Individuals who cannot legally carry firearms across state lines include convicted or indicted felons, illegal drug users, individuals involuntarily committed to mental institutes, illegal aliens, veterans who have been dishonorably discharged, non U.S. citizens and fugitives, as well as any individual convicted of crimes of domestic violence or those subject to domestic violence restraining orders.
All other individuals are legally allowed to own and transport their personal weapon in accordance with the federal law referred to as FOPA, or the Firearms Owners’ Protection Act. This provision of federal law gives protection to citizens who wish to transport their personal firearms through otherwise restrictive areas of certain states in order to travel from a place they have the right to possess and carry a firearm to a place that also allows them the right to possess and carry a firearm.

State Laws

Every state is different concerning laws and regulations on firearms both on a person and inside a vehicle. Crossing state lines can cause plenty of problems for uneducated firearm owners; you can be driving through one state with your weapon properly stowed according to their laws of firearm transportation, but the second you cross state lines you can find yourself in offense of the latter states laws. The best way to educate yourself on the laws of the state you reside in and the state that is your destination is to check out the gun laws for your rights to bear arms and print out and relevant information to have on hand.
Any person traveling with a firearm through areas with restrictive laws on the transportation of firearms regardless of the federal provisions in place should take precaution and prepare copies to have on hand of the following documents; all applicable firearm licenses and permits for individuals traveling in the vehicle, the official publications that document provisions of law in both restrictive jurisdictions and the state you’re traveling from and to, a copy of the federal law FOPA (Firearms Owners’ Protection Act), along with any pertinent reciprocity information.

Provisions to Remember

·         Proper Storage - According to FOPA the firearm must be unloaded, all ammunition should be locked out of reach in a container or trunk but not the glove compartment or console, and the firearm should be stowed out of reach in a locked container. The firearm must be in a place that is inaccessible from a vehicle’s passenger compartment and not visible from outside the vehicle.
·         Personal Carry - If you wish to carry while you are traveling you must first educate yourself with the conceal carry laws of each jurisdiction you intend to carry in. The best way to identify the laws and regulations is to visit the Concealed Carry Reciprocity Guide and identify the stops along your trip. Be sure to print out any pertinent information to have on hand during your travels.
·         National, State Parks and Wildlife Refuges - If you plan to cross through any Wildlife Refuges or National and State Parks then you should be aware that a federal law is in place to prohibit the possession of all firearms in “federal facilities.” As you can imagine, this federal law is a blanket of protection for almost any area staffed with federal employees, indoor or out. But because of an individuals right to transport a firearm there National Park Service has implemented a system that requires all prohibited locations within National Parks to be posted with signs to indicate the ban of all firearms in that area.

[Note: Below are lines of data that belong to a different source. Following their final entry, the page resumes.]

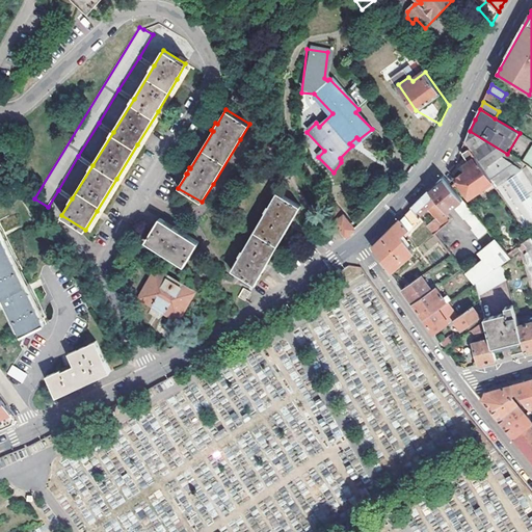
[(531,168),(525,164),(507,154),(470,131),(464,142),(493,183),(511,210),(531,195),(531,168)]
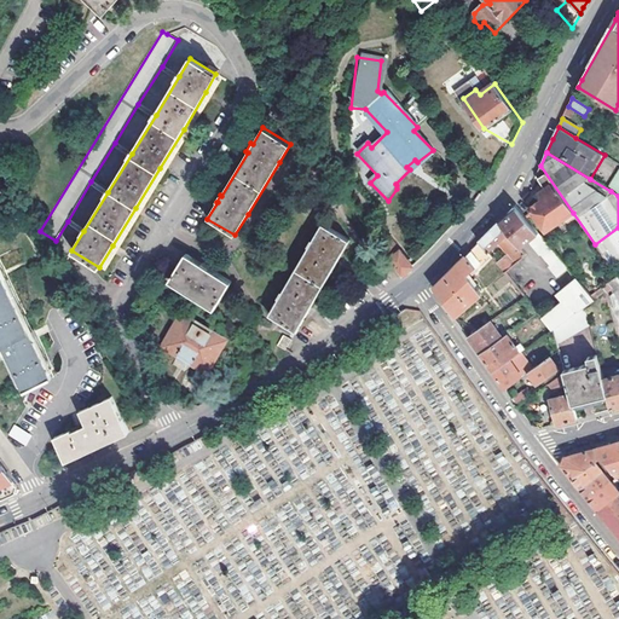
[(541,166),(536,177),(545,190),(541,194),(544,198),(531,208),(547,231),(573,213),(541,166)]
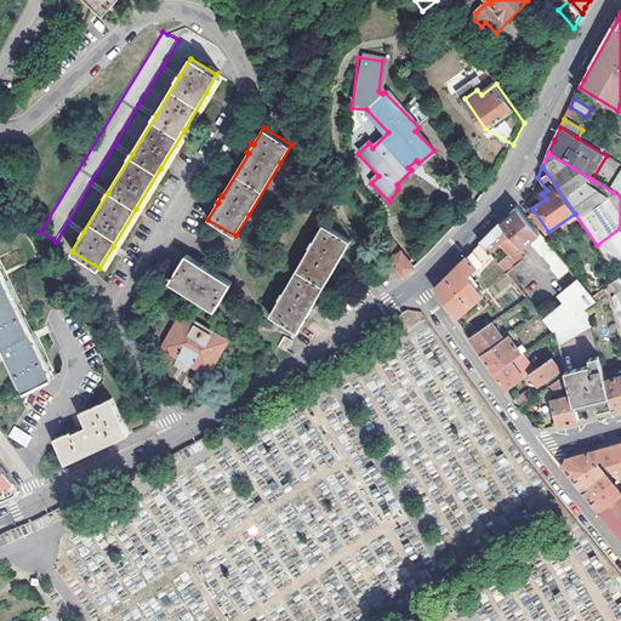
[(507,217),(501,223),(510,235),(522,250),(531,244),(542,257),(543,256),(552,267),(551,269),(559,279),(570,269),(518,206),(516,209),(514,211),(511,221),(507,217)]
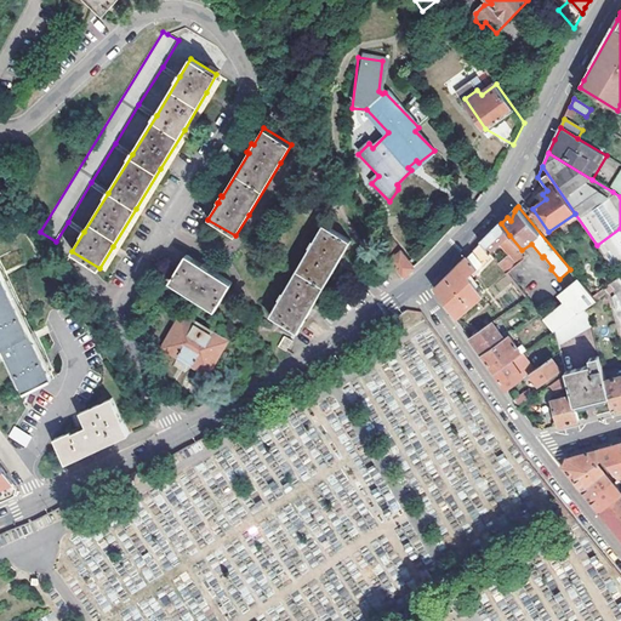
[(482,243),(491,255),(510,235),(501,223),(491,233),(482,243)]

Transporting via Commercial Aircraft

Every commercial airline and air carrier has their own specific set of rules for transporting a firearm via aircraft. It is wise to check well before hand what the requirements are for your specific airline and the steps you need to take to lawfully transport your firearm from one state to another. The rule of thumb for most airlines are the following: The passenger immediately notifies the airline when checking their bags that their baggage contains a firearm which is unloaded and stored in a locked, hard sided container without ammunition inside, the passenger must have the key to opening the locked container, and that the firearm is then stowed in an area completely separate from other passengers and all flight crew.

Be prepared for the airline to ask you to open the locked gun case so they may check that everything meets their safety requirements. Since flying on a commercial aircraft can already be a hectic process, adding a firearm to the mix might only complicate things, so in order to avoid any delay in travel make sure you've printed off copies of the regulations for the airline you're traveling with and the general TSA laws concerning firearm transportation via commercial aircraft.